Blessed Miguel Agustín Pro

Blessed Miguel Agustín Pro

Miguel Agustín Pro


  • Death: 11/23/1927
  • Nationality (place of birth): Mexico

Miguel Augustine Pro Juárez (1891-1927) was killed for being a Catholic priest during the persecution of the Church under President Plutarco Elías Calles, who was rabidly anti-Catholic. Pro was born in Guadalupe de Zacatecas, Mexico, the son of a mining engineer. He received most of his early education from tutors so when he entered the Society of Jesus, he had not yet completed his secondary education and found studies difficult. He compensated for lack of academic preparation by devoting himself to prayer and the search for holiness.

Pro took his vows in August 1913, at a moment of growing conflict in Mexican history. General Venustiano Carranza and the bandit Pancho Villa attacked the Church and the clergy, sacking church buildings and torturing priests and religious. On Aug. 5, 1914, a party of Carranza's men ransacked the novitiate's main house and burned its library. The rector realized that the situation would only worsen so he told his men that each one would be responsible for making his own way across the border into the United States and then on to California where the Jesuits offered a building at Los Gatos to the exiled seminarians from Mexico. Pro arrived there on October 9 and spent a year there before going to Spain to study philosophy. In 1920 he was assigned to teach in Nicaragua, and then returned to Spain for theology. In 1924 he went to Enghien, Belgium to complete the theology course and study sociology because he was interested in the worker movements and wanted to be prepared for his return to Mexico. He was ordained in 1925 as the persecution back in Mexico sharpened under Elías Calles.

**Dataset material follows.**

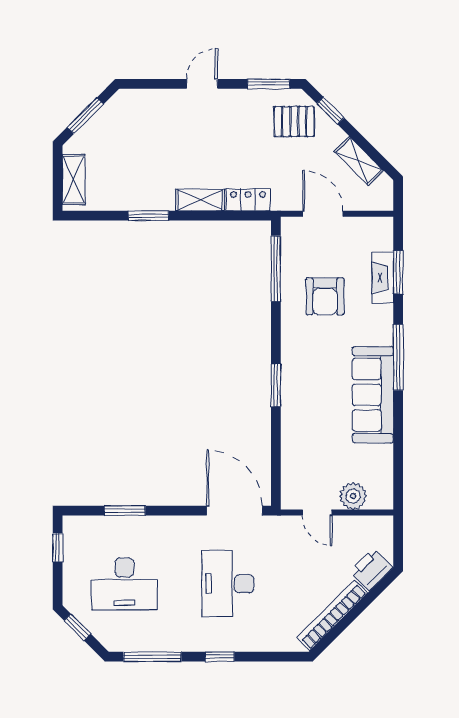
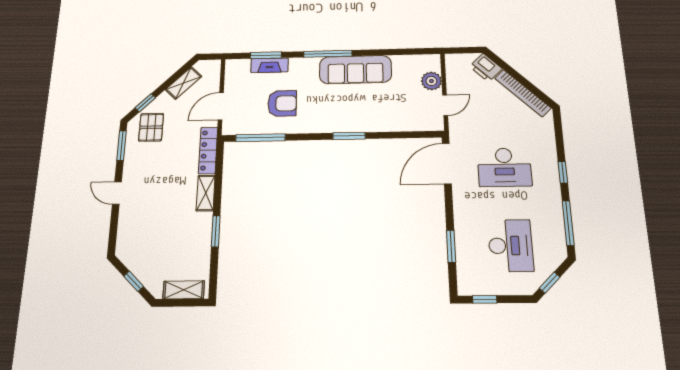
window: (85, 116) -> (134, 281), width x0.67
locker: (248, 200) -> (208, 150), width x1.53

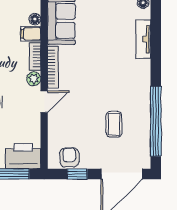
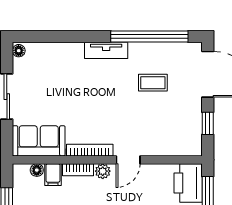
tv unit: (143, 39) -> (106, 50), moved
door: (44, 102) -> (128, 160), swing flipped
armchair: (69, 157) -> (189, 132), removed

Father Pro had no difficulty entering his homeland in June 1926, but at the end of July the government suppressed all public worship and closed the churches. Every priest became a hunted criminal. Faithful Mexicans, however, still sought the sacraments so Pro continued his ministry in secret. He established stations in various parts of Mexico City and visited them regularly to preach and offer the sacraments. He usually lived with his family, who had moved to Mexico City, but he also had some other places where he could seek shelter. Two of his brothers, Humberto and Roberto, helped him in his work by printing and distributing literature for the Religious Defense League. The young Jesuit lived without fear and carried on his priestly ministry until November 1927.

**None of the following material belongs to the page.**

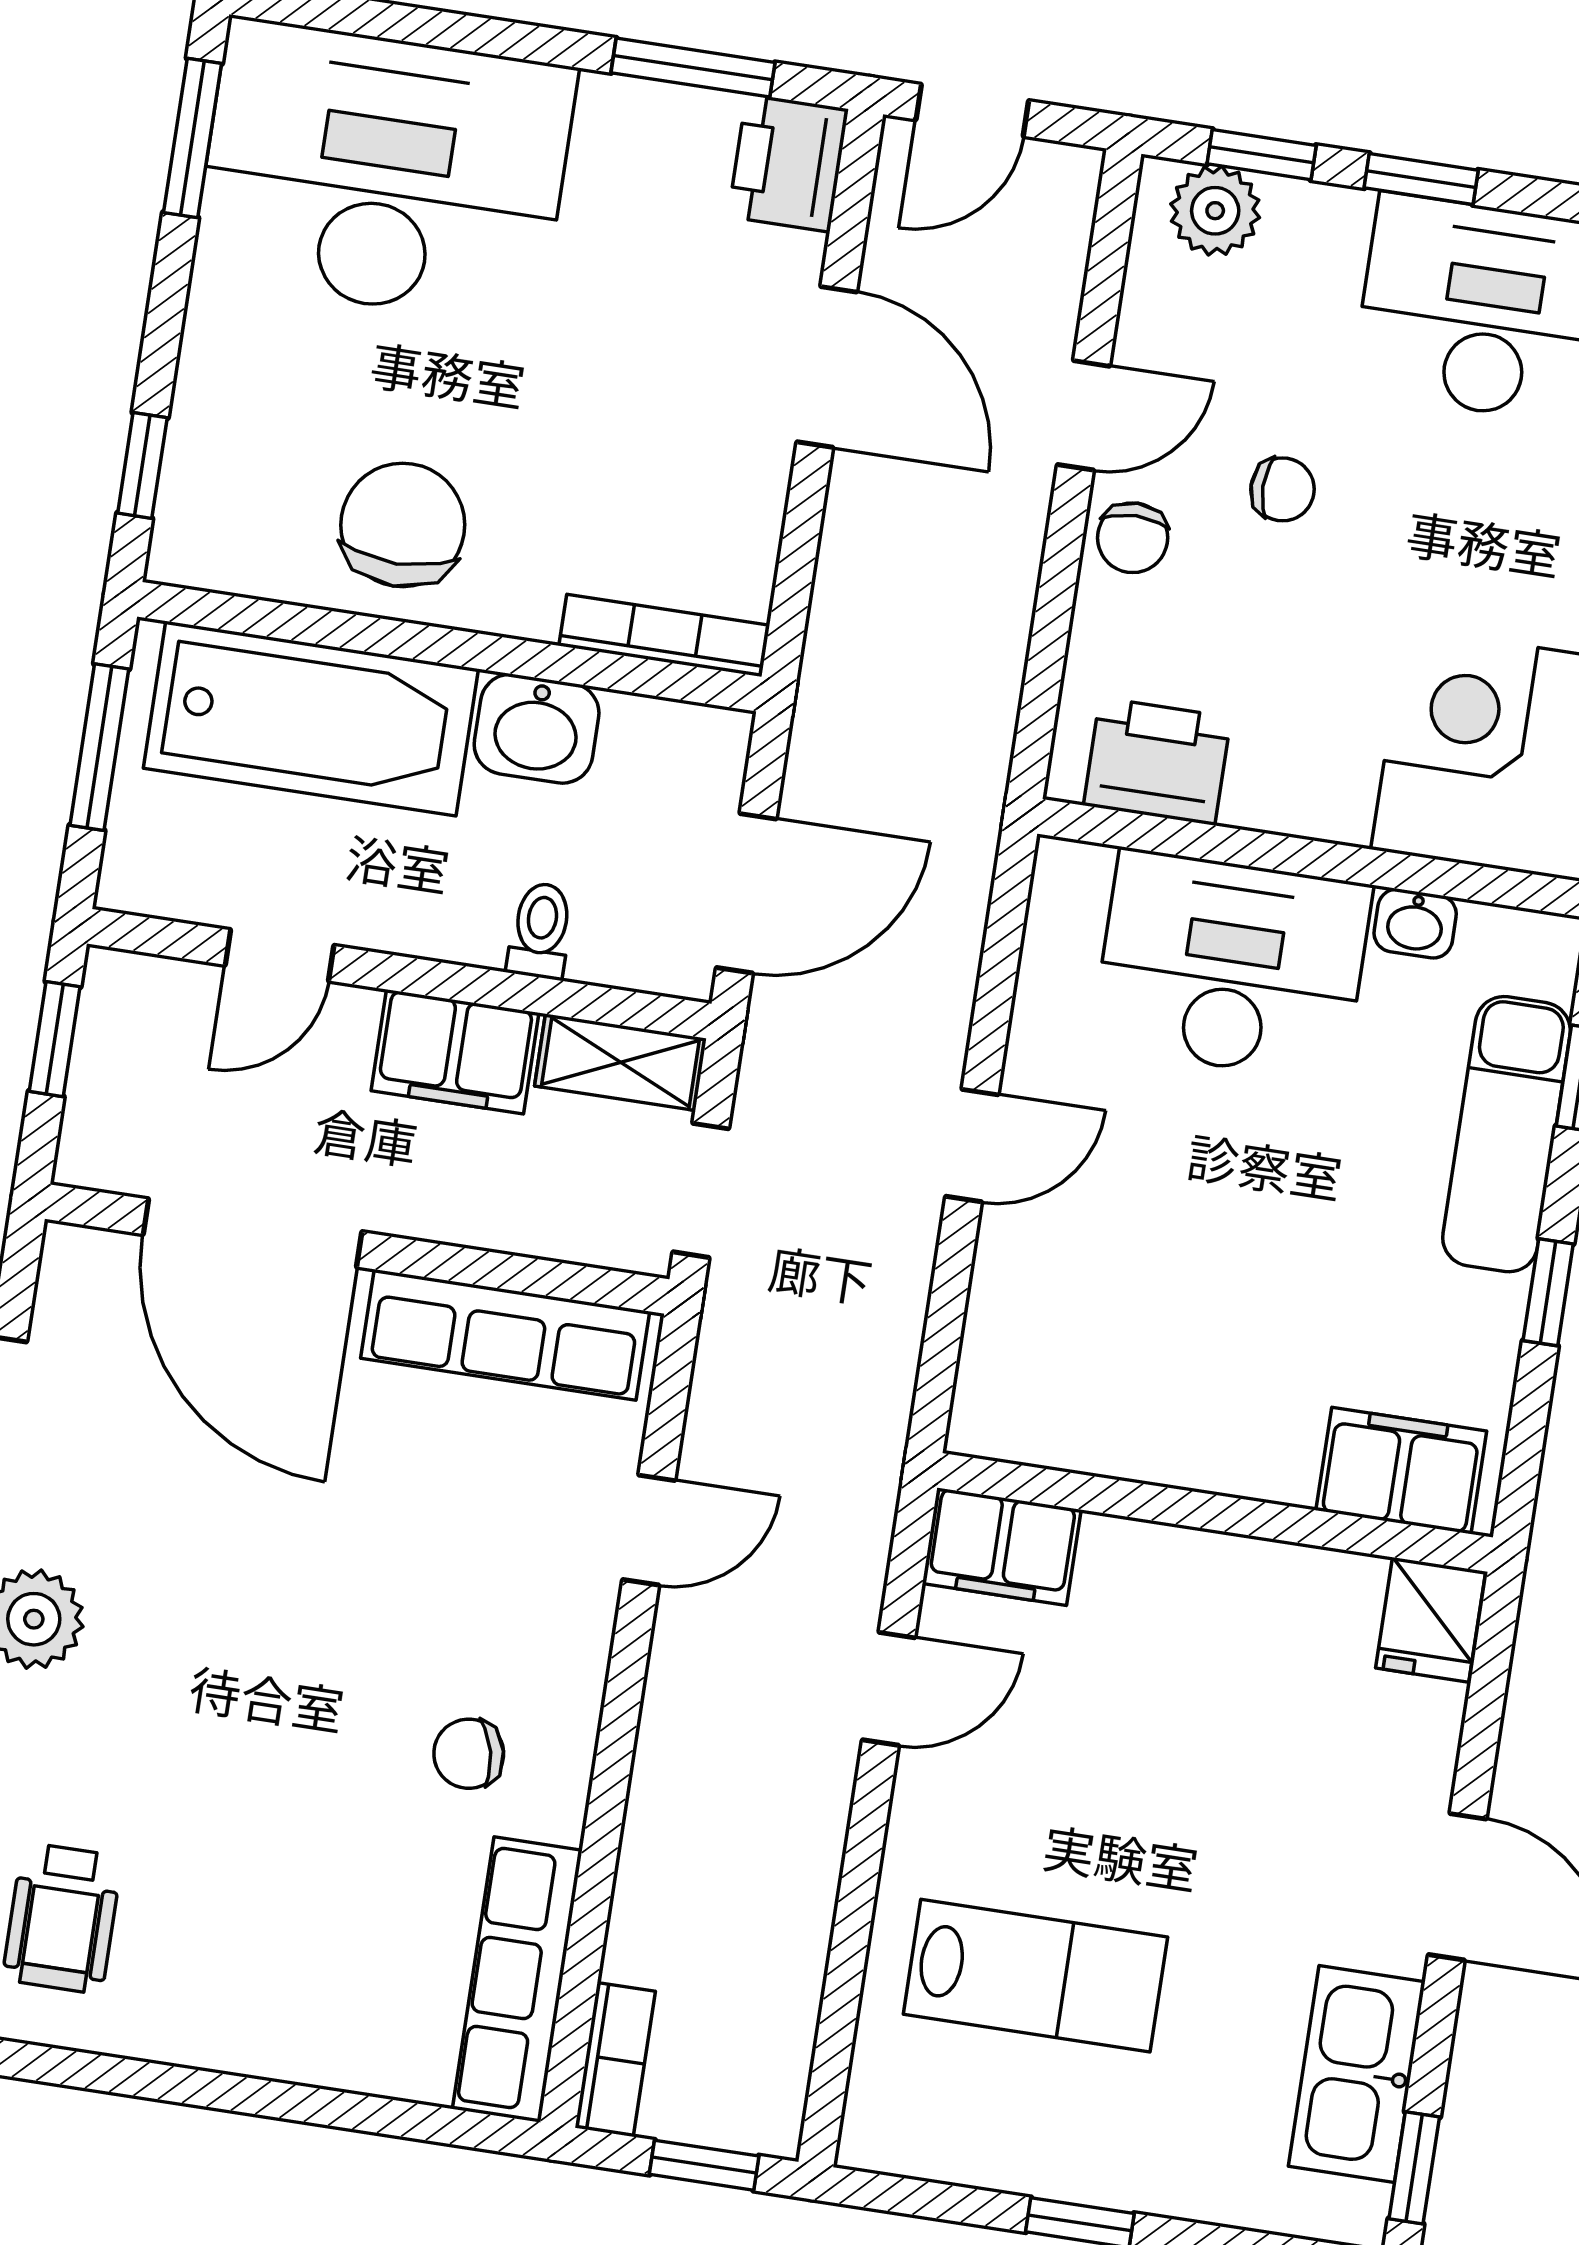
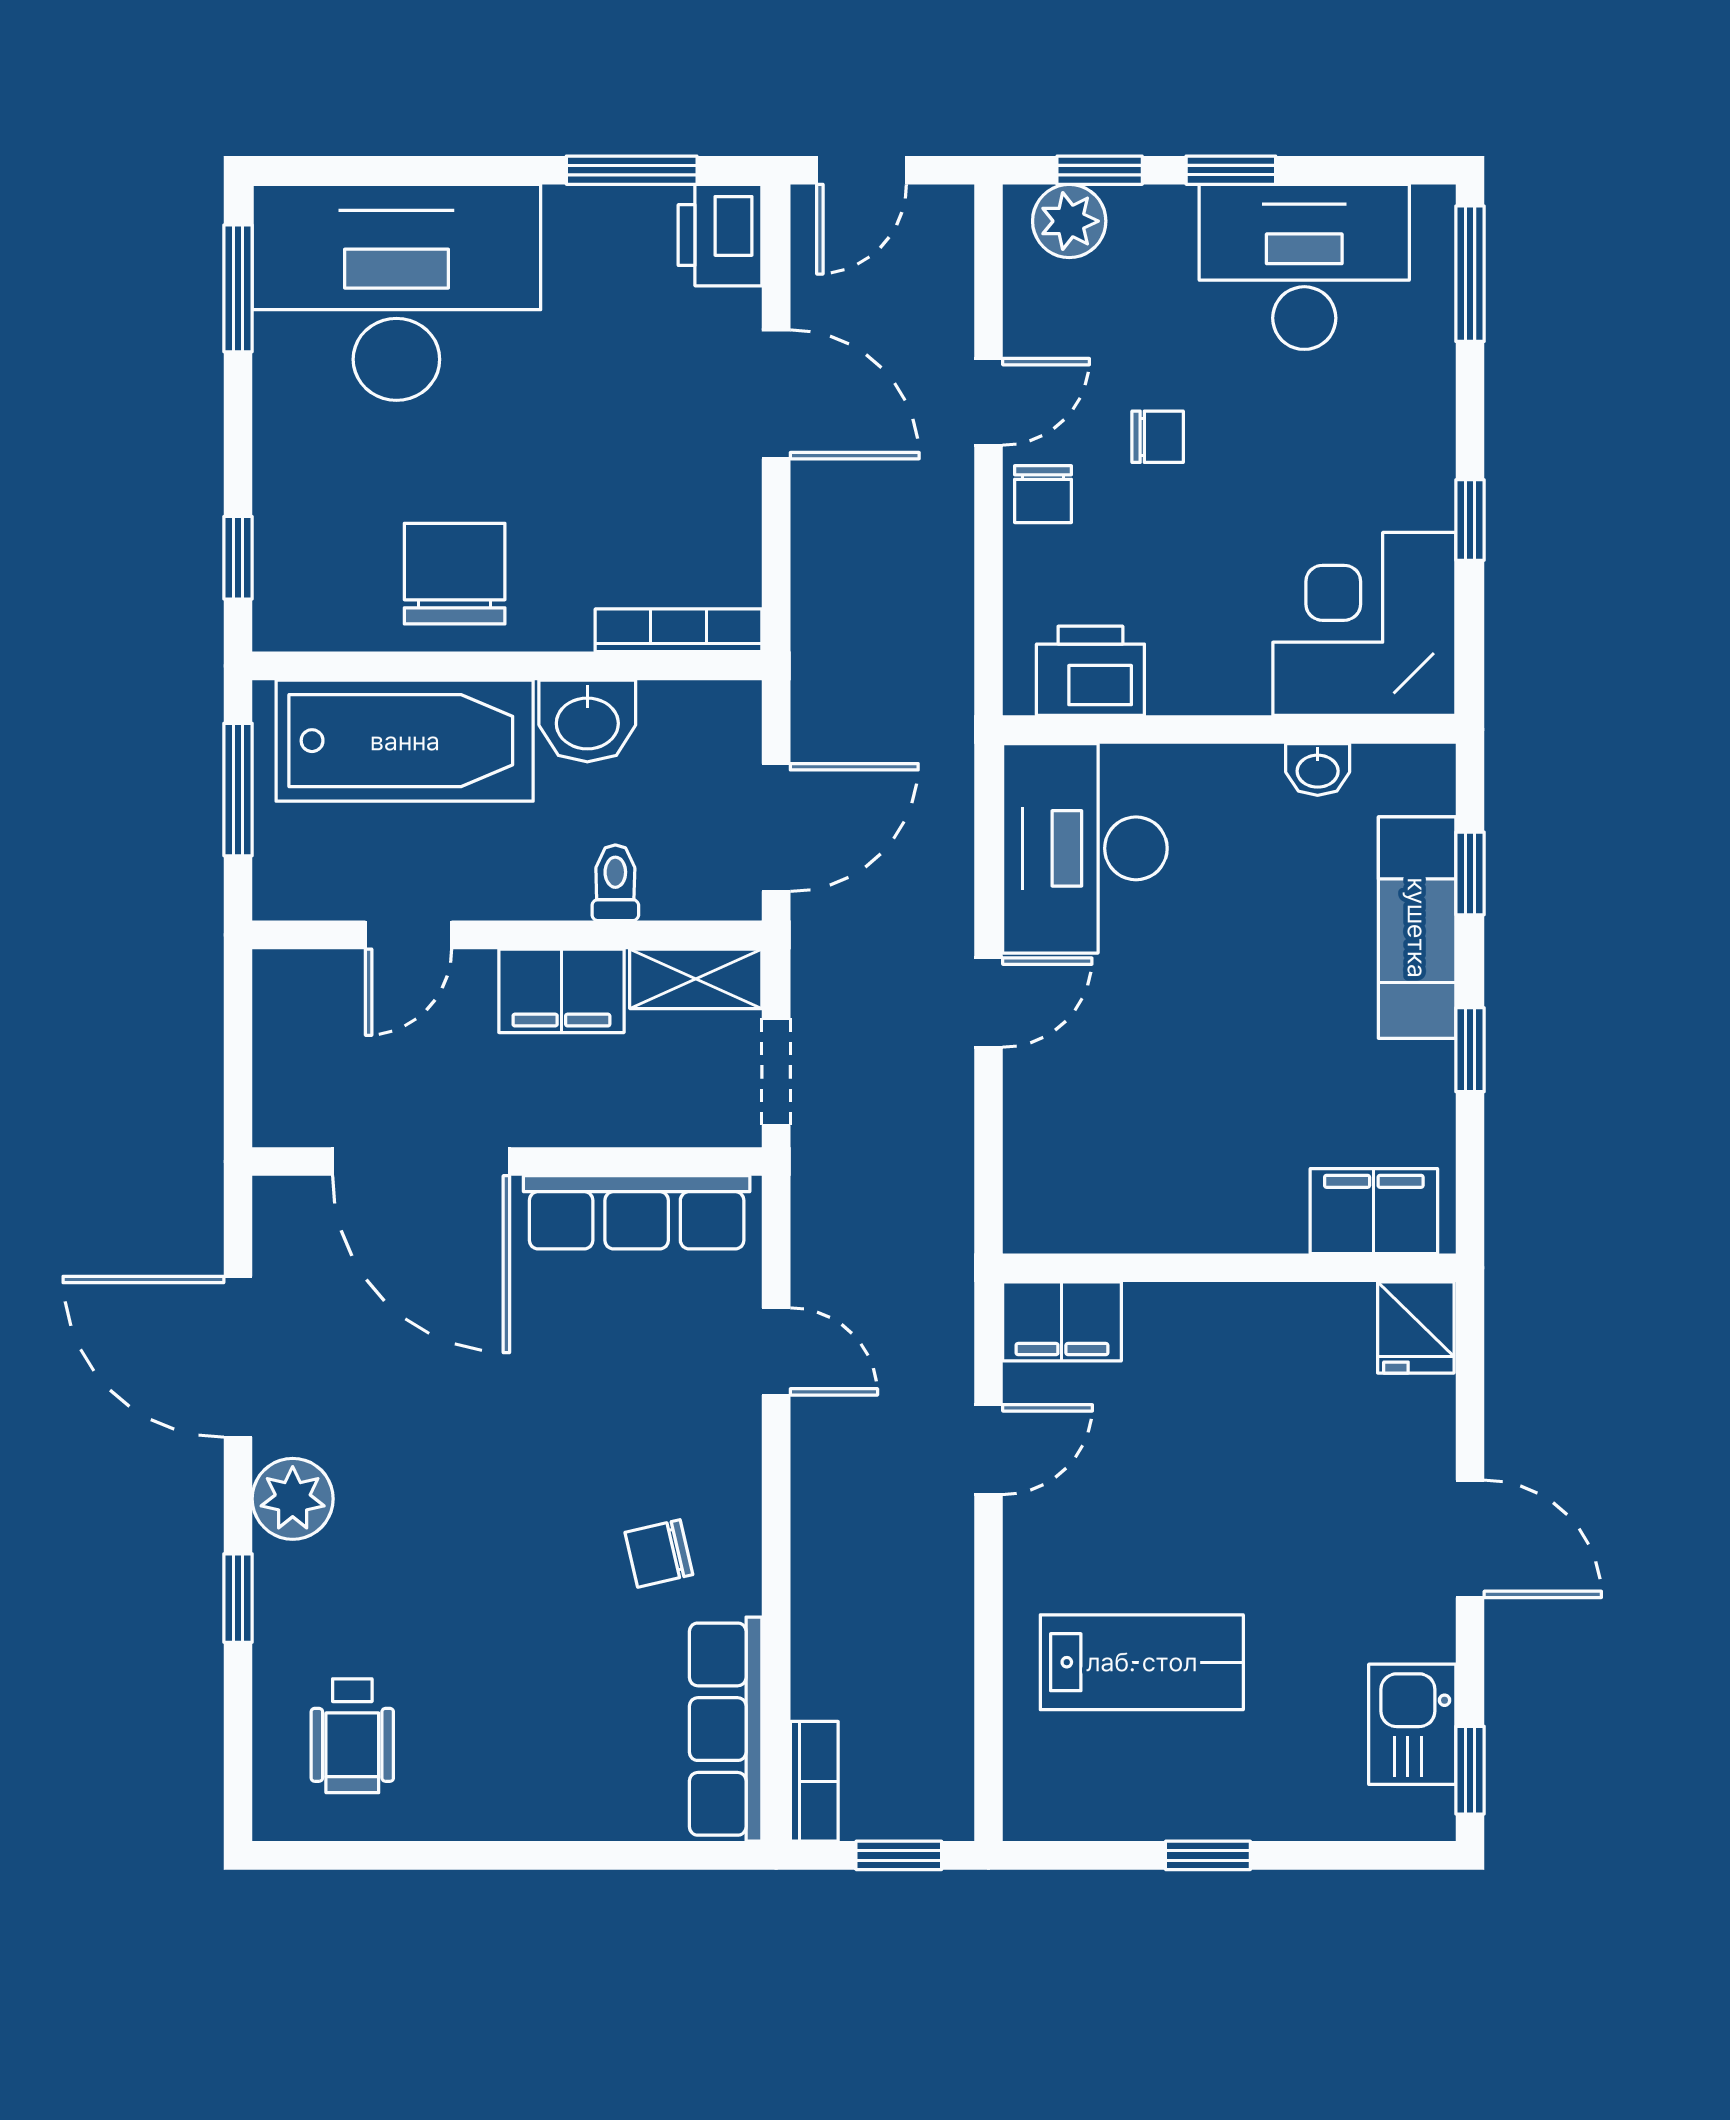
desk: (1232, 966) -> (1085, 848), moved, turned -90
window: (55, 1039) -> (238, 1030), removed
door: (649, 1530) -> (776, 1351), hinge flipped
kitchen sink: (1357, 2074) -> (1412, 1724), width x0.73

On Sunday, Nov. 13, someone attempted to assassinate General Alvaro Obregón with a bomb which exploded without killing the general. Neither Fr. Pro nor his brothers were involved in the plot but one of them owned a car used in the attempt and had sold it only days earlier. The brothers decided it would be safer to leave Mexico for the United States, but before they could depart, police surrounded the house where they were staying and arrested all three Pro brothers. The actual mastermind of the plot, Luis Segura, turned himself into the police when he heard that Father Pro had been arrested and blamed for the attempt. President Calles wanted to make an example out of the Jesuit even though the one actually responsible for the crime was in custody. On Nov. 22 he invited friends to a special execution the following day.

Soldiers escorted the unsuspecting Jesuit priest into the prison yard the morning of Nov. 23. When he saw the spectators and the firing squad, he asked for a few moments to pray, and then refused the blindfold when it was offered. Holding his rosary in his hand, he stood in front of the bullet-chipped wall and stretched his arms out in the form of a cross. When the order came to fire, he cried out, ""Vivo Cristo Rey! Long live Christ the King."" His brother Humberto was executed later that morning but Roberto was spared at the last moment. Luis Segura was also shot that morning. Pro's father claimed the body and had a wake in the family home; thousands of workers as well as soldiers came by to see the martyr's body.